C'est bien plus qu'un disquaire. C'est une espèce en voie d'extinction. Un prescripteur qui a fait la culture musicale d'un tas de gens, qui leur a donné envie d'avoir envie. C'est quelqu'un qui a apporté, et maintenu une grande diversité, dans les rayons. Beaucoup de salles de concerts en France nous enviaient d'avoir un mec pareil à la Fnac de Lille. Après 20 ans, il avait encore la flamme. Il mettait toujours à l'écoute un ou deux groupes régionaux, et un obscur groupe indé, tout en faisant son boulot sur les gros référencements. Il y a un tas de gens qui peuvent dire «j'ai découvert tel ou tel groupe grâce à Dominique Aria».  Il est de tous les jurys, de tous les tremplins. C'est un gars qui nous alertait sur tel ou tel groupe, qui lisait la presse anglaise, surfait sur la blogosphère. Moi, il m'a donné des noms à mettre dans mon carnet d'adresses, il m'a mis en contact avec des réseaux en Belgique qu'il fallait connaître. Je l'appelais toutes les semaines. Tout le monde sait à quel point il est précieux. Il a créé une espèce d'école, en toute humilité. Si il y a un mec sur terre qui incarne le mot gentillesse, c'est lui.

Comment ça s'est passé?
Un jour, il m'a dit «j'ai un gros souci avec la Fnac, je suis mis à pied». Il a fallu lui tirer les vers du nez. Ça prêtait à rire, on pensait tous qu'il serait mis à pied une semaine, qu'il se ferait souffler dans les bronches, et voilà. Mais il y a eu la procédure de licenciement. On était sur le cul. Lui, il était en état de choc. Comme spectateur de son histoire. C'est pas à 40 ans qu'on commence une carrière de voleur. Tous ceux qui ont eu l'occasion de le rencontrer voient bien qu'il y a un truc qui colle pas dans cette histoire. Ce jour-là, il était pressé, il a pris les disques, il n'a pas respecté la procédure de sortie de documents. Il est lunaire, il plane à quinze mille. Tout le monde le connaît, tout le monde sait qu'il est incapable  de ça. Lui est très sensible à l'opprobre, au caractère honteux des faits dont on l'accuse.

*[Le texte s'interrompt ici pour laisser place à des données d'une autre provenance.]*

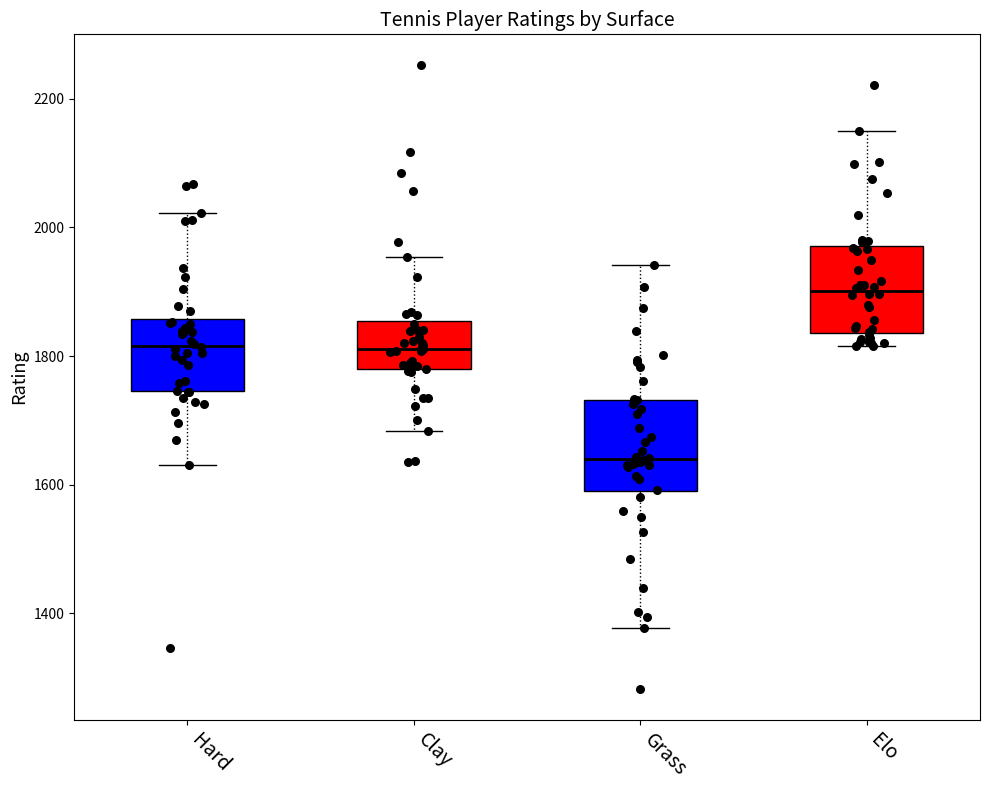

Reading left to right, read every box against the y-axis: the position of its median line, the range the box covers, and the ends of its whiskers. The values are not printed on the chart, so give them approximately, as read against the axis.

Hard: median 1820, box 1740 to 1860, whiskers 1640 to 2020
Clay: median 1820, box 1780 to 1860, whiskers 1680 to 1960
Grass: median 1640, box 1580 to 1740, whiskers 1380 to 1940
Elo: median 1900, box 1840 to 1980, whiskers 1820 to 2160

Quelle explication à l'attitude de la Fnac?
Soit c'est une erreur de management, soit c'est une gestion d'apothicaire. La crise du disque est là. Quelqu'un qui a vingt ans de boutique coûte cher. Et un licenciement pour faute grave, ça n'oblige pas à indemniser. Je ne demande qu'à me tromper... (Réponse de la Fnac ci-dessous, ndlr). De la part d'une enseigne qui se dit militante, qui est sensée agiter le monde de la culture, ça laisse rêveur. Et puis, il a leur fait gagner une pelletée de blé quand même.

Comment va-t-il?
On a eu peur pour lui. Dominique, c'est le dernier des Mohicans. Difficile de l'imaginer ailleurs. Il commence à se projeter dans une recherche d'emploi.

Le comité de soutien a recueilli 500 signatures.
Il fait l'unanimité. Il y en a qui ont renvoyé leur carte d'adhérent au siège. On demande aux gens de réfléchir. Il y a des vrais enjeux de citoyenneté.